* EXERCISE GOAL: An exact reprint of every record below is required, with the pictures left out.

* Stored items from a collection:
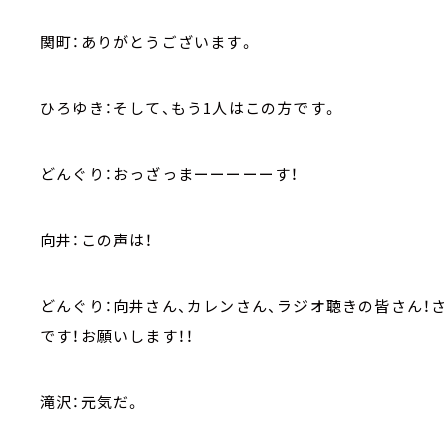
関町：ありがとうございます。
ひろゆき：そして、もう1人はこの方です。
どんぐり：おっざっまーーーーーす！
向井：この声は！
どんぐり：向井さん、カレンさん、ラジオ聴きの皆さん！
です！お願いします！！
滝沢：元気だ。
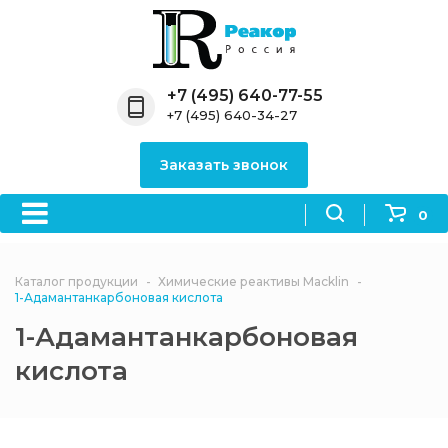
Назад
Назад
Назад
Назад
Назад
Компания
Продукция
Направления
Информация
Антипирены
+7 (495) 640-77-55
+7 (495) 640-34-27
О компании
Антипирены
Антипирены
Новости
Органически
OceanСhem
антипирены
Заказать звонок
Лицензии
Отвердители
Акции
Химические реактивы
Неорганичес
Macklin
антипирены
0
Партнеры
Вопрос-ответ
Химические реагенты
Документы
Политика
Каталог продукции
Химические реактивы Macklin
3ASenrise
конфиденциальности
1-Адамантанкарбоновая кислота
Отзывы
1-Адамантанкарбоновая
Химические вещества
BLDpharm
кислота
Реквизиты
Филиалы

* RESULT:
関町：ありがとうございます。
ひろゆき：そして、もう1人はこの方です。
どんぐり：おっざっまーーーーーす！
向井：この声は！
どんぐり：向井さん、カレンさん、ラジオ聴きの皆さん！
です！お願いします！！
滝沢：元気だ。
Назад
Назад
Назад
Назад
Назад
Компания
Продукция
Направления
Информация
Антипирены
+7 (495) 640-77-55
+7 (495) 640-34-27
О компании
Антипирены
Антипирены
Новости
Органически
OceanСhem
антипирены
Заказать звонок
Лицензии
Отвердители
Акции
Химические реактивы
Неорганичес
Macklin
антипирены
0
Партнеры
Вопрос-ответ
Химические реагенты
Документы
Политика
Каталог продукции
Химические реактивы Macklin
3ASenrise
конфиденциальности
1-Адамантанкарбоновая кислота
Отзывы
1-Адамантанкарбоновая
Химические вещества
BLDpharm
кислота
Реквизиты
Филиалы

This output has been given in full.